Filter the lines below, copying only those with the string "East".

START Supplied information

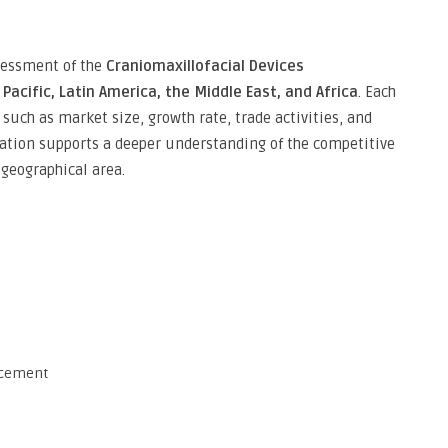
ssessment of the
Craniomaxillofacial Devices
Pacific, Latin America, the Middle East, and Africa
. Each
such as market size, growth rate, trade activities, and
ation supports a deeper understanding of the competitive
geographical area.
acement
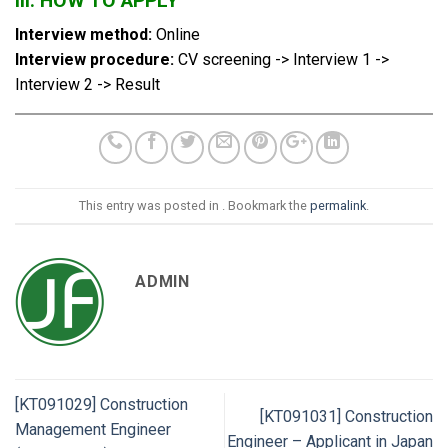
III. HOW TO APPLY
Interview method:
Online
Interview procedure:
CV screening -> Interview 1 ->
Interview 2 -> Result
This entry was posted in . Bookmark the
permalink
.
ADMIN
[KT091029] Construction
[KT091031] Construction
Management Engineer
Engineer – Applicant in Japan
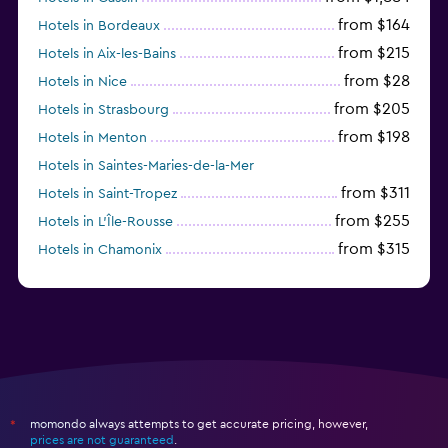
from $164
Hotels in Bordeaux
from $215
Hotels in Aix-les-Bains
from $28
Hotels in Nice
from $205
Hotels in Strasbourg
from $198
Hotels in Menton
Hotels in Saintes-Maries-de-la-Mer
from $311
Hotels in Saint-Tropez
from $255
Hotels in L'Île-Rousse
from $315
Hotels in Chamonix
from $238
Hotels in Suresnes
momondo always attempts to get accurate pricing, however,
*
prices are not guaranteed
.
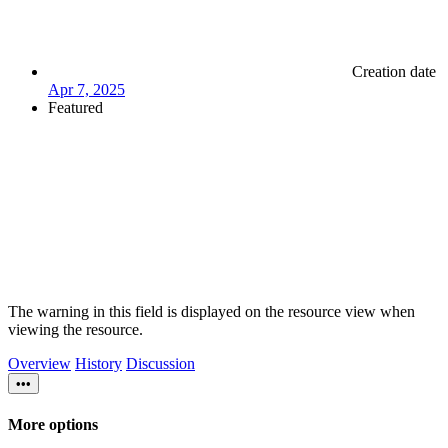
Creation date
Apr 7, 2025
Featured
The warning in this field is displayed on the resource view when
viewing the resource.
Overview
History
Discussion
•••
More options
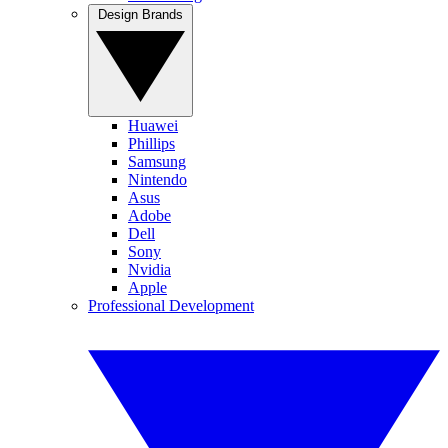
Design Brands
Huawei
Phillips
Samsung
Nintendo
Asus
Adobe
Dell
Sony
Nvidia
Apple
Professional Development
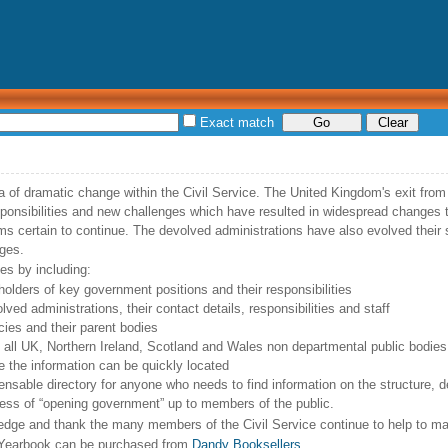
Exact match
ra of dramatic change within the Civil Service. The United Kingdom's exit fr
onsibilities and new challenges which have resulted in widespread changes 
 certain to continue. The devolved administrations have also evolved their s
ges.
es by including:
 holders of key government positions and their responsibilities
lved administrations, their contact details, responsibilities and staff
cies and their parent bodies
f all UK, Northern Ireland, Scotland and Wales non departmental public bodies
e the information can be quickly located
ensable directory for anyone who needs to find information on the structure, 
rocess of “opening government” up to members of the public.
edge and thank the many members of the Civil Service continue to help to ma
ce Yearbook can be purchased from
Dandy Booksellers
.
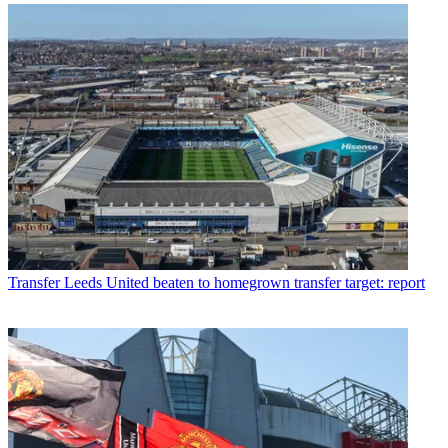
Transfer
Leeds United beaten to homegrown transfer target: report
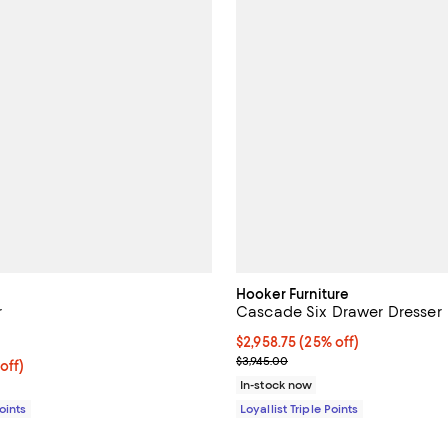
Hooker Furniture
r
Cascade Six Drawer Dresser
1.0 out of 5; 1 reviews;
Current price $2,958.75; 25% off
$2,958.75
(25% off)
Previous price $3,945.00
$3,945.00
1,995.20; 42% off;
off)
 $3,440.00
In-stock now
Points
Loyallist Triple Points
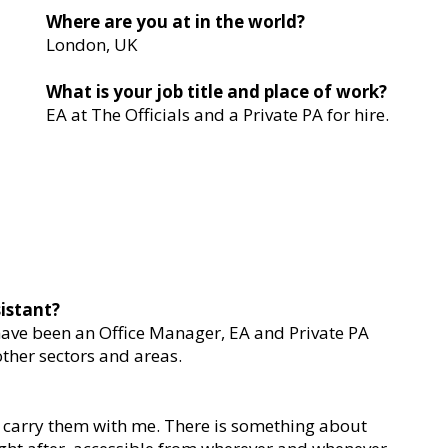
Where are you at in the world?
London, UK
What is your job title and place of work?
EA at The Officials and a Private PA for hire.
istant?
 have been an Office Manager, EA and Private PA
other sectors and areas.
ys carry them with me. There is something about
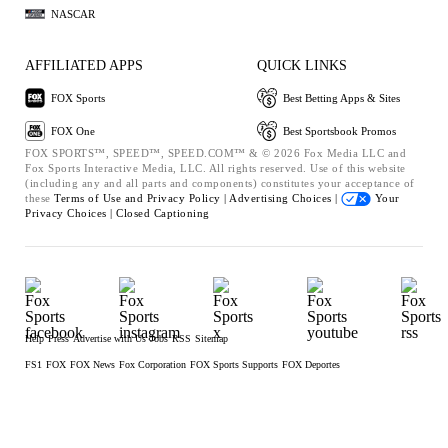
NASCAR
AFFILIATED APPS
QUICK LINKS
FOX Sports
Best Betting Apps & Sites
FOX One
Best Sportsbook Promos
FOX SPORTS™, SPEED™, SPEED.COM™ & © 2026 Fox Media LLC and
Fox Sports Interactive Media, LLC. All rights reserved. Use of this website
(including any and all parts and components) constitutes your acceptance of
these
Terms of Use and
Privacy Policy |
Advertising Choices |
Your
Privacy Choices |
Closed Captioning
Help
Press
Advertise with Us
Jobs
RSS
Sitemap
FS1
FOX
FOX News
Fox Corporation
FOX Sports Supports
FOX Deportes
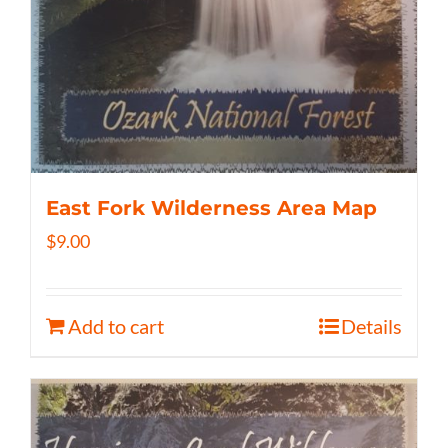
East Fork Wilderness Area Map
$
9.00
Add to cart
Details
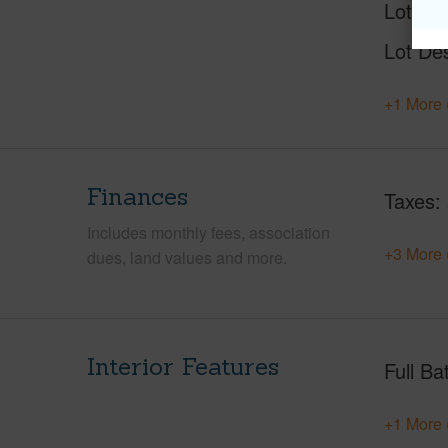
Lot Nu
Lot Des
+1 More 
Finances
Taxes
Includes monthly fees, association
+3 More 
dues, land values and more.
Interior Features
Full Ba
+1 More 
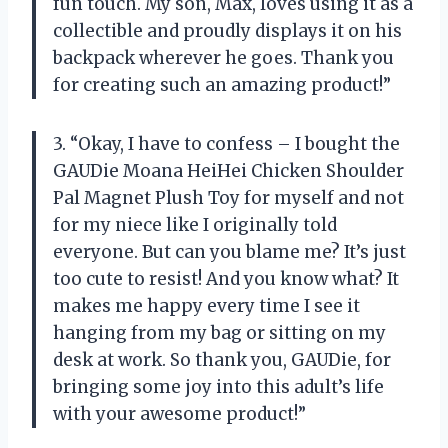
fun touch. My son, Max, loves using it as a
collectible and proudly displays it on his
backpack wherever he goes. Thank you
for creating such an amazing product!”
3. “Okay, I have to confess – I bought the
GAUDie Moana HeiHei Chicken Shoulder
Pal Magnet Plush Toy for myself and not
for my niece like I originally told
everyone. But can you blame me? It’s just
too cute to resist! And you know what? It
makes me happy every time I see it
hanging from my bag or sitting on my
desk at work. So thank you, GAUDie, for
bringing some joy into this adult’s life
with your awesome product!”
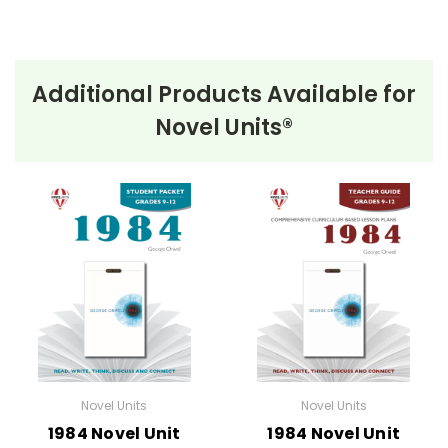
Additional Products Available for
Novel Units®
Novel Units
Novel Units
1984 Novel Unit
1984 Novel Unit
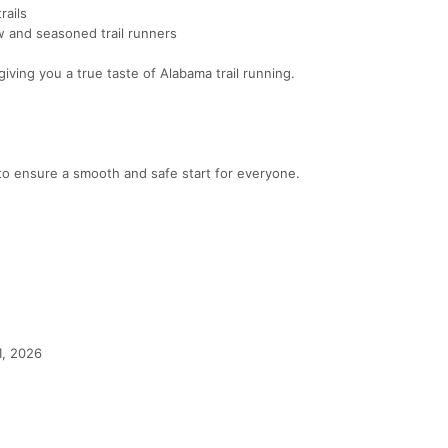
rails
w and seasoned trail runners
iving you a true taste of Alabama trail running.
 to ensure a smooth and safe start for everyone.
1, 2026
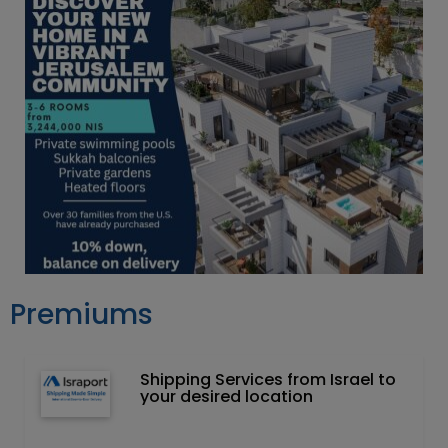
Premiums
Shipping Services from Israel to
your desired location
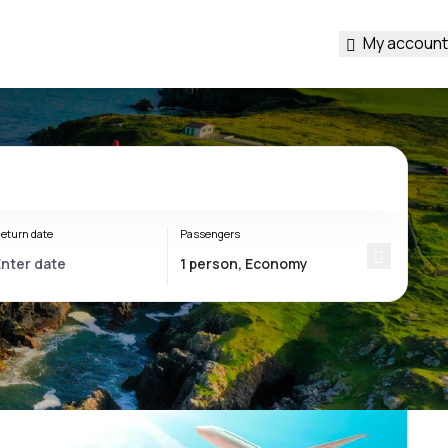
My account
eturn date
Passengers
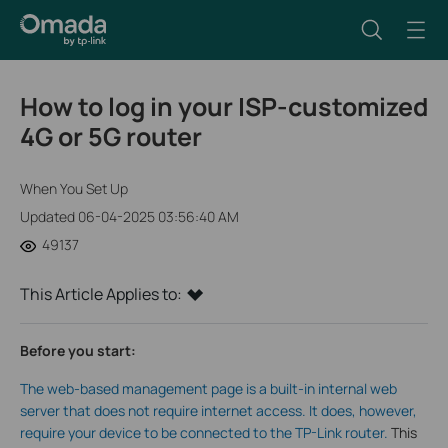
How to log in your ISP-customized
4G or 5G router
When You Set Up
Updated 06-04-2025 03:56:40 AM
49137
This Article Applies to:
Before you start:
The web-based management page is a built-in internal web
server that does not require internet access. It does, however,
require your device to be connected to the TP-Link router.
This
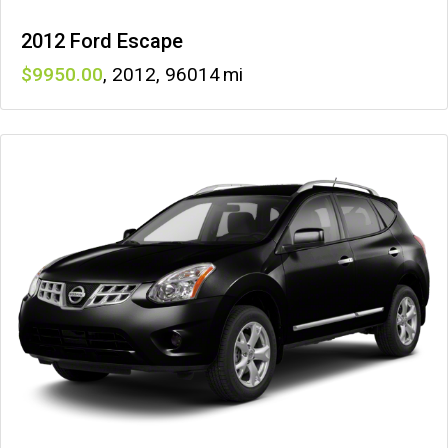
2012 Ford Escape
9950
,
2012
,
96014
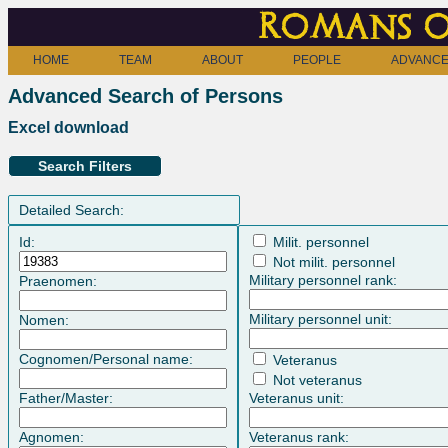
Romans o
HOME
TEAM
ABOUT
PEOPLE
ADVANCE
Advanced Search of Persons
Excel download
Search Filters
Detailed Search:
Id:
Milit. personnel
Not milit. personnel
Military personnel rank:
Praenomen:
Military personnel unit:
Nomen:
Cognomen/Personal name:
Veteranus
Not veteranus
Father/Master:
Veteranus unit:
Agnomen:
Veteranus rank:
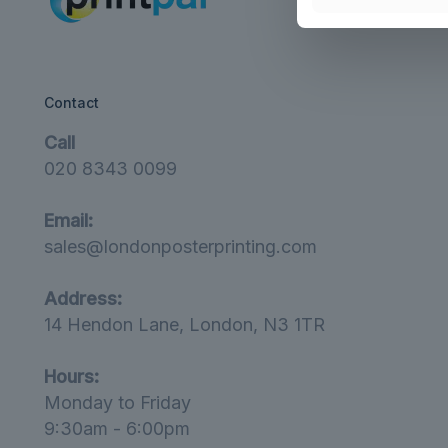
Contact
Call
020 8343 0099
Email:
sales@londonposterprinting.com
Address:
14 Hendon Lane, London, N3 1TR
Hours:
Monday to Friday
9:30am - 6:00pm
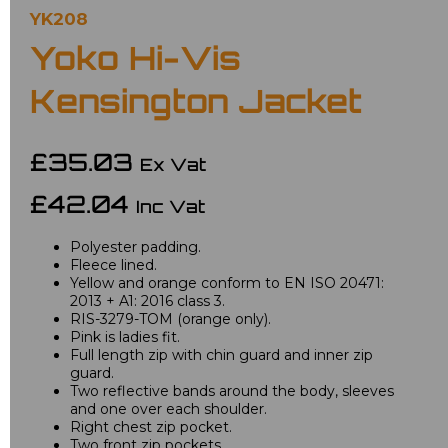
YK208
Yoko Hi-Vis
Kensington Jacket
£35.03
Ex Vat
£42.04
Inc Vat
Polyester padding.
Fleece lined.
Yellow and orange conform to EN ISO 20471:
2013 + A1: 2016 class 3.
RIS-3279-TOM (orange only).
Pink is ladies fit.
Full length zip with chin guard and inner zip
guard.
Two reflective bands around the body, sleeves
and one over each shoulder.
Right chest zip pocket.
Two front zip pockets.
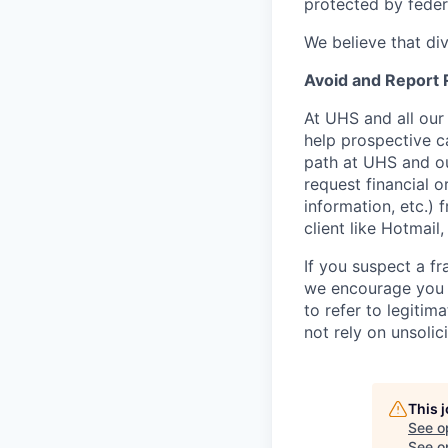
protected by federa
We believe that di
Avoid and Report
At UHS and all our
help prospective c
path at UHS and ou
request financial o
information, etc.) 
client like Hotmail
If you suspect a fr
we encourage you 
to refer to legiti
not rely on unsolici
This 
See o
See op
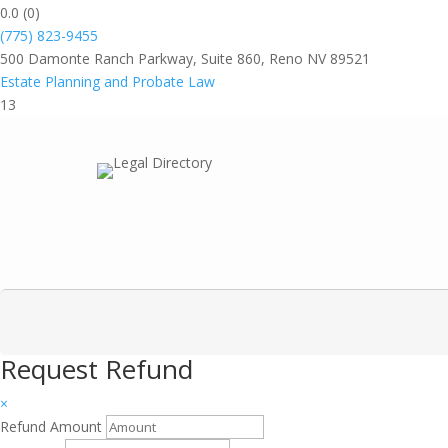
0.0
(0)
(775) 823-9455
500 Damonte Ranch Parkway, Suite 860, Reno NV 89521
Estate Planning and Probate Law
13
Request Refund
×
Refund Amount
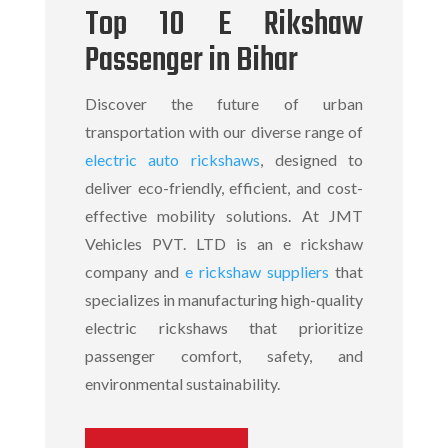
Top 10 E Rikshaw
Passenger in Bihar
Discover the future of urban
transportation with our diverse range of
electric auto rickshaws
, designed to
deliver eco-friendly, efficient, and cost-
effective mobility solutions. At JMT
Vehicles PVT. LTD is an
e rickshaw
company
and
e rickshaw suppliers
that
specializes in manufacturing high-quality
electric rickshaws
that prioritize
passenger comfort, safety, and
environmental sustainability.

END Supplied information

Result of the exercise:
Pacific, Latin America, the Middle East, and Africa
East Fork Wilderness Area Map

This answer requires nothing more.